The Gleaner
Agriculture

Syrup season ends after roller-coaster run

“I think everybody had a good year,” says Jeff Blair of Blair Orchards in Franklin, though he admits this year’s sugaring season was “very strange.”

Producers who were tapped and ready for an early run saw their season start around February 10. Most were still boiling into the first week of April, with many reporting high-quality and above-average yields.

“It was crazy. It started so early, and it just kept hanging in all the way through,” says Blair. “I could count on one hand the number of cold frosts that we had during the season. We would go six or seven days with no frost,” he adds, a bit incredulously. “The trees just kept on running.”

Blair points to the April 4 snowstorm as another oddity affecting this season. Around two feet of very wet and heavy snow fell in parts of the Valley. “We tapped on Covey Hill in work boots and had to clean the lines wearing snow boots,” he says, with a laugh.

The season wrapped up at Blair’s with a final boil under the total solar eclipse on April 8. As of the end of last week, they were still washing lines and cleaning up.

Blair says their maple boutique and restaurant is also booming this spring. He says the number of clients has doubled from last, with some weekends feeling like the fall apple season in terms of visitors. He says the spring snowfall caught many off guard, but helped people get into the spirit.

Just down the road at Rockburn Orchards in Hinchinbrooke, owners Laurie Ann Prevost and Roger Duheme have also seen a bumper year.

 

Steam was still billowing from the sugar shack at Rockburn Orchards in Hinchinbrooke on April 2 PHOTO Facebook Vergers Rockburn Orchards

 

Prevost says that compared with last year, “The sugar content was a little lower but the quantity of syrup we made was higher and the quality was very good and consistent.”

The pair, who are in their second year of production, prepared for the season by replacing a lot of old pipeline and properly setting up their lines. Prevost attributes their increased yield to the improvements made in their sugar bush.

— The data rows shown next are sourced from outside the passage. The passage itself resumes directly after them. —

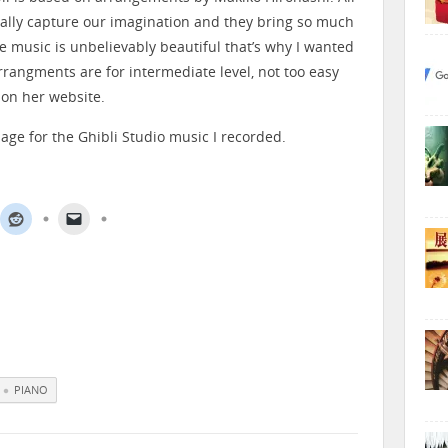
ally capture our imagination and they bring so much
e music is unbelievably beautiful that’s why I wanted
rrangments are for intermediate level, not too easy
 on her website.
age for the Ghibli Studio music I recorded.
PIANO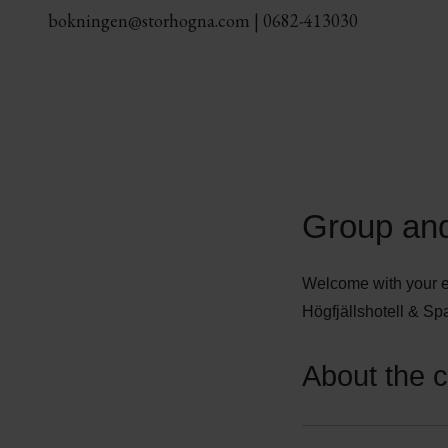
bokningen@storhogna.com
|
0682-413030
Group and
Welcome with your e
Högfjällshotell & Spa
About the 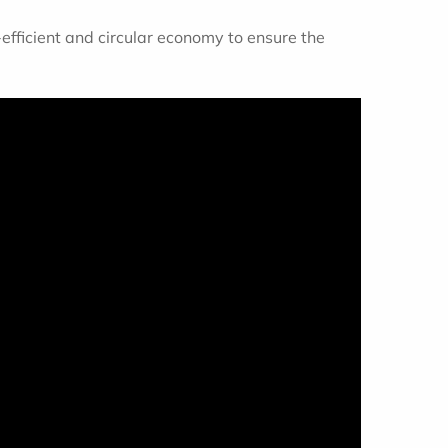
-efficient and circular economy to ensure the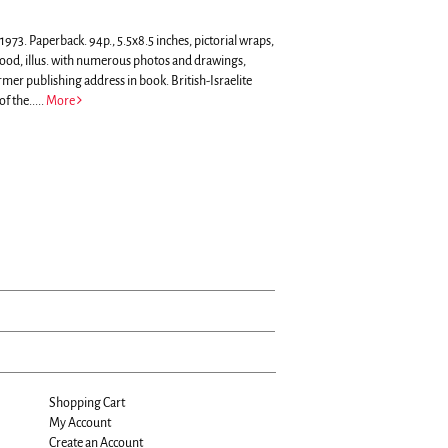
73. Paperback. 94p., 5.5x8.5 inches, pictorial wraps,
 good, illus. with numerous photos and drawings,
ormer publishing address in book.
British-Israelite
f the.....
More
Shopping Cart
My Account
Create an Account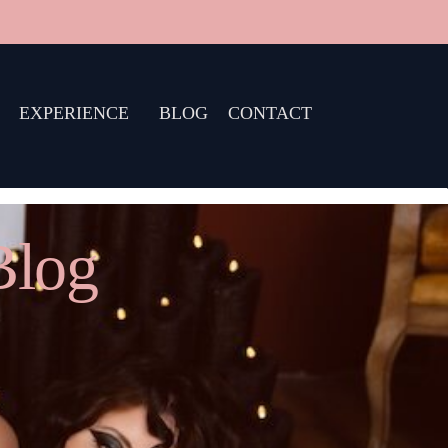
EXPERIENCE
BLOG
CONTACT
Blog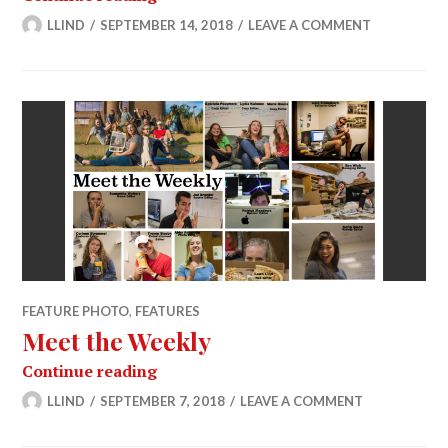
LLIND
SEPTEMBER 14, 2018
LEAVE A COMMENT
FEATURE PHOTO
,
FEATURES
Meet the Weekly
Meet the Weekly
Continue reading
LLIND
SEPTEMBER 7, 2018
LEAVE A COMMENT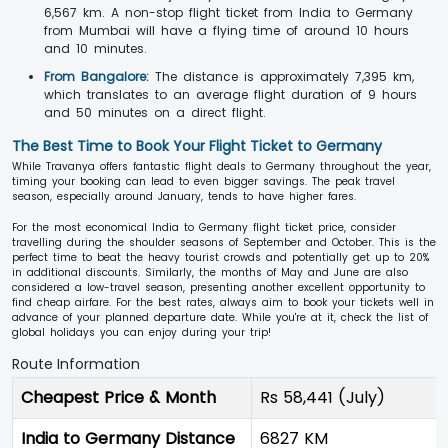
6,567 km. A non-stop flight ticket from India to Germany
from Mumbai will have a flying time of around 10 hours
and 10 minutes.
From Bangalore:
The distance is approximately 7,395 km,
which translates to an average flight duration of 9 hours
and 50 minutes on a direct flight.
The Best Time to Book Your Flight Ticket to Germany
While Travanya offers fantastic flight deals to Germany throughout the year,
timing your booking can lead to even bigger savings. The peak travel
season, especially around January, tends to have higher fares.
For the most economical India to Germany flight ticket price, consider
travelling during the shoulder seasons of September and October. This is the
perfect time to beat the heavy tourist crowds and potentially get up to 20%
in additional discounts. Similarly, the months of May and June are also
considered a low-travel season, presenting another excellent opportunity to
find cheap airfare. For the best rates, always aim to book your tickets well in
advance of your planned departure date. While you're at it, check the list of
global holidays you can enjoy during your trip!
Route Information
Cheapest Price & Month
Rs 58,441 (July)
India to Germany Distance
6827 KM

They had the trees tapped and ready for the initial run in February, but Prevost admits the milder weather kept them guessing to the end. “We never knew what to expect with the variation in the temperatures. Those hot days were a little stressful,” she admits.

Blair suggests it is starting to feel like producers are caught in a constant battle with Mother Nature. And, thanks to the mild winter, apple producers like Blair and Prevost are having to pivot more quickly. He says apple producers have already had to start spraying their trees, as the scab spores are mature and there is green showing. “I have never sprayed this early,” he says, while acknowledging he is now having to worry about late frosts.

Now that the maple season has passed, the state of things is somewhat ironic: “Right now, we want it to cool off during the days,” says Blair.